“I tell you, Brayder, there’s nothing to be done. If I carry her off—I’ve been on the point of doing it every day—what’ll come of that? She’ll look—I can’t stand her eyes—I shall be a fool—worse off with her than I am now.”
Mountfalcon yawned despondently. “And what do you think?” he pursued. “Isn’t it enough to make a fellow gnash his teeth? She’s”...he mentioned something in an underbreath, and turned red as he said it.
“Hm!” Brayder put up his mouth and rapped the handle of his cane on his chin. “That’s disagreeable, Mount. You don’t exactly want to act in that character. You haven’t got a diploma. Bother!”

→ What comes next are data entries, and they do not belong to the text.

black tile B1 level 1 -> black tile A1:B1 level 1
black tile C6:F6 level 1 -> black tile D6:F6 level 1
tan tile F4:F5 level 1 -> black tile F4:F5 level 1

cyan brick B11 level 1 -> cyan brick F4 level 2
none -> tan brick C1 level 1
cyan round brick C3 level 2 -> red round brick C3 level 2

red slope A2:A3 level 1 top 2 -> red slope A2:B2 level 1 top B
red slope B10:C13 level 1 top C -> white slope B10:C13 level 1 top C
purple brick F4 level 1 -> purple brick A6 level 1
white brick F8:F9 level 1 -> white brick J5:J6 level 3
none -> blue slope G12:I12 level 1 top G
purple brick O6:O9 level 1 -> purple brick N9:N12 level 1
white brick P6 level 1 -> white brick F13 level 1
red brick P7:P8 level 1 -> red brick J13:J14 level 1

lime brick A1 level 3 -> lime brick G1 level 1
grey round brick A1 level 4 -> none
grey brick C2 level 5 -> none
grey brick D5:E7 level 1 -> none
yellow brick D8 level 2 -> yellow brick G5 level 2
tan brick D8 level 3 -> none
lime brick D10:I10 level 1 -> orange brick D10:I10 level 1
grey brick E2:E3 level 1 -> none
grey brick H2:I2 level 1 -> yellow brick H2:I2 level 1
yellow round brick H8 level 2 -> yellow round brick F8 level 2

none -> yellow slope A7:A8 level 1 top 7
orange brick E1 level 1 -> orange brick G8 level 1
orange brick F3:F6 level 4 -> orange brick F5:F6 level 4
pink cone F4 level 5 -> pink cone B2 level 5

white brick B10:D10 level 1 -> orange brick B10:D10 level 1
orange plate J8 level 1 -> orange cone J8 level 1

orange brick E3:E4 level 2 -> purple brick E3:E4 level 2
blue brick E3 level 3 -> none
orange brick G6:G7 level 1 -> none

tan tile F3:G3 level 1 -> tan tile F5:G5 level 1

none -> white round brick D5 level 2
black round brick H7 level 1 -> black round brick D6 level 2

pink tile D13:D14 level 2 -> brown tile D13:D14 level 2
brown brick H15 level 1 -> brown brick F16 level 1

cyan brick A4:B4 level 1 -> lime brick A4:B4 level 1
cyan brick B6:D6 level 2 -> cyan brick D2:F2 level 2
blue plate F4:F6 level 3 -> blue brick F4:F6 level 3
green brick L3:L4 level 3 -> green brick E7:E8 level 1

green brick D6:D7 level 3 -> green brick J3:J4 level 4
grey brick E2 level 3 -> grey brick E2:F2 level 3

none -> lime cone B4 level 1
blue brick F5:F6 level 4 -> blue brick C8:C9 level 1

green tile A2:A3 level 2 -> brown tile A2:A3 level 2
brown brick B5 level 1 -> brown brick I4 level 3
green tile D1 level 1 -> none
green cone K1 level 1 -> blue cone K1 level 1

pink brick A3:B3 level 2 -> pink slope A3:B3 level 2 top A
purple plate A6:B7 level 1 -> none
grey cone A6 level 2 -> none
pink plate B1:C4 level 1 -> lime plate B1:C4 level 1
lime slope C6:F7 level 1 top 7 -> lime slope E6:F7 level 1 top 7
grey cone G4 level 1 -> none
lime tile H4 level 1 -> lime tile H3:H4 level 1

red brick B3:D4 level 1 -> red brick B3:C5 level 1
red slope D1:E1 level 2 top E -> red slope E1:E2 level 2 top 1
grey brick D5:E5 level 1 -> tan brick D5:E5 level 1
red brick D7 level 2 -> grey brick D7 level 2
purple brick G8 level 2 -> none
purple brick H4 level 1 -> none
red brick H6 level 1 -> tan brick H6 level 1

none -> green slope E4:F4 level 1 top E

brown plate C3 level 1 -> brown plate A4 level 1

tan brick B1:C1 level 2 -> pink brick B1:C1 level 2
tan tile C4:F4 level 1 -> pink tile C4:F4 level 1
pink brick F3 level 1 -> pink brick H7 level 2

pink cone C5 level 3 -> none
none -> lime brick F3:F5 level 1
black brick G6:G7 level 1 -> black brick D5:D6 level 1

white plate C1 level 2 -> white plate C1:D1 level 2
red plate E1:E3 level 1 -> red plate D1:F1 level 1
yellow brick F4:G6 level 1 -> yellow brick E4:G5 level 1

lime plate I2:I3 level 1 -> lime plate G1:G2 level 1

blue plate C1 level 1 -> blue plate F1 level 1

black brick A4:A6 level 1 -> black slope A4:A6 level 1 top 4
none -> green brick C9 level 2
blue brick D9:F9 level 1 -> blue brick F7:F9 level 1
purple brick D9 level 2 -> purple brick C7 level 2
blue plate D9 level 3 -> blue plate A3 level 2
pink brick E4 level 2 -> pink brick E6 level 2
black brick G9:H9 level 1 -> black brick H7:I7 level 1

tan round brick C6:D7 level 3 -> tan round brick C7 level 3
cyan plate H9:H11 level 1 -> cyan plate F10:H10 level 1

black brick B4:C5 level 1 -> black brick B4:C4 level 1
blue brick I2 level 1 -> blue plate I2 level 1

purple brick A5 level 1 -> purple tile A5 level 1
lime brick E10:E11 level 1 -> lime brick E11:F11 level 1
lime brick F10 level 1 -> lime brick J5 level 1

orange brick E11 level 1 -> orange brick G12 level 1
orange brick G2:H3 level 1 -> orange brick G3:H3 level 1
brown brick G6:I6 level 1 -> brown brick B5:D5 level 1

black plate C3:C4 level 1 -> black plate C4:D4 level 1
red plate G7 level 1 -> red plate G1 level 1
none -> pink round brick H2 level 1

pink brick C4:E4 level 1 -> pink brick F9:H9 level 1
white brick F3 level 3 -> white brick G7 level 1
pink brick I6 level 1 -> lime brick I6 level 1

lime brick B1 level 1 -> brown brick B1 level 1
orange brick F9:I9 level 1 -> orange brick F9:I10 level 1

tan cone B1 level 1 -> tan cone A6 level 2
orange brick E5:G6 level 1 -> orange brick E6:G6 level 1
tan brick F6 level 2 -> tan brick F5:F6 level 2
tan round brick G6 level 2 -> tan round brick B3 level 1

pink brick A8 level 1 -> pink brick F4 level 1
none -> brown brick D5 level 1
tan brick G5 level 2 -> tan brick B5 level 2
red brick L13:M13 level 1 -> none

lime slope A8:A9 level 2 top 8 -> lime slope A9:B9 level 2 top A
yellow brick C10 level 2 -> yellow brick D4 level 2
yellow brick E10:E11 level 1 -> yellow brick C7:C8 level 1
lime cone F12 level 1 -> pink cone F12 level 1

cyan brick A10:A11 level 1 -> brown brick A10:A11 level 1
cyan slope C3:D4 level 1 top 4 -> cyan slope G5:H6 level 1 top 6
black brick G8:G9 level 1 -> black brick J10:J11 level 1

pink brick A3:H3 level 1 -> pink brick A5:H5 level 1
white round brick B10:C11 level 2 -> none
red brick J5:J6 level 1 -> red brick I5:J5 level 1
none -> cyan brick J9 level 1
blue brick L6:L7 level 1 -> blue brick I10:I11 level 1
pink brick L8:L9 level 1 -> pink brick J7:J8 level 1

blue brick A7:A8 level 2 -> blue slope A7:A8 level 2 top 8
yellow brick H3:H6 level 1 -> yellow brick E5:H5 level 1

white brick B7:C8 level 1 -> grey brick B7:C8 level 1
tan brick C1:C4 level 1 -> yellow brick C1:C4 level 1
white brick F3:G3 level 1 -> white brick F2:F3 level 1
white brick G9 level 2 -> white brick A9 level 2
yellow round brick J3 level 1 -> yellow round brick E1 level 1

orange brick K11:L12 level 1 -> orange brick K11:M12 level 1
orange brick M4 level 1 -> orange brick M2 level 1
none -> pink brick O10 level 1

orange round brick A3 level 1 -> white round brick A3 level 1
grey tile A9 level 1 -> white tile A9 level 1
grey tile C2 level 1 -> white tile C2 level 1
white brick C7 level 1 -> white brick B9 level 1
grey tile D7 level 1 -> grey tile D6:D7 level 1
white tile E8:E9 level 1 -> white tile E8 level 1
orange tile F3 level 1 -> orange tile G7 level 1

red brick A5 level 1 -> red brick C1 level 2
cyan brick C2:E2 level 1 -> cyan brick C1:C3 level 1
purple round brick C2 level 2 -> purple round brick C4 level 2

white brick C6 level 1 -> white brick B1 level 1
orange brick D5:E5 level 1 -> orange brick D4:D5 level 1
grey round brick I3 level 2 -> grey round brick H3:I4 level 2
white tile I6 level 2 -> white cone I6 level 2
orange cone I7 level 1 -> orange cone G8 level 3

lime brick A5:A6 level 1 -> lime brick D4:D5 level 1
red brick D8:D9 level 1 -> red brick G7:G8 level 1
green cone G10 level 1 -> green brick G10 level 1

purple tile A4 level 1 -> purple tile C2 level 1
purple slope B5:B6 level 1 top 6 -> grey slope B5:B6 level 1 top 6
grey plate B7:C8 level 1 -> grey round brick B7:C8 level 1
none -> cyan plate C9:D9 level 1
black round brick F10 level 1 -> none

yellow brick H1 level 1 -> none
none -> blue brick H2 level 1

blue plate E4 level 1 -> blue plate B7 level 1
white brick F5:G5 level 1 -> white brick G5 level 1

“Do you think I love her a bit less?” broke out my lord in a frenzy. “By heaven! I’d read to her by her bedside, and talk that infernal history to her, if it pleased her, all day and all night.”
“You’re evidently graduating for a midwife, Mount.”
The nobleman appeared silently to accept the imputation.
“What do they say in town?” he asked again.
Brayder said the sole question was, whether it was maid, wife, or widow.
“I’ll go to her this evening,” Mountfalcon resumed, after—to judge by the cast of his face—reflecting deeply. “I’ll go to her this evening. She shall know what infernal torment she makes me suffer.”
“Do you mean to say she don’t know it?”